━━ Dados fornecidos
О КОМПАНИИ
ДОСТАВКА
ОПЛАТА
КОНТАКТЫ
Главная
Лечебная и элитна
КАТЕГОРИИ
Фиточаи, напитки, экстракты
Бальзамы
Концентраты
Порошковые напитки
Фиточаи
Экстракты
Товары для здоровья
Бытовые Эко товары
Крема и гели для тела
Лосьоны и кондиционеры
━━━━
━━ Dados fornecidos
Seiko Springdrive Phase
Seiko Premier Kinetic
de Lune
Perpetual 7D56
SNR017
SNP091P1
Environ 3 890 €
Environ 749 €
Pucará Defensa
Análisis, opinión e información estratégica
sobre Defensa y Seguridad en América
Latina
━━━━
Informe todas as linhas acima que contêm a palavra "напитки", diferenciando maiúsculas de minúsculas.

Фиточаи, напитки, экстракты
Порошковые напитки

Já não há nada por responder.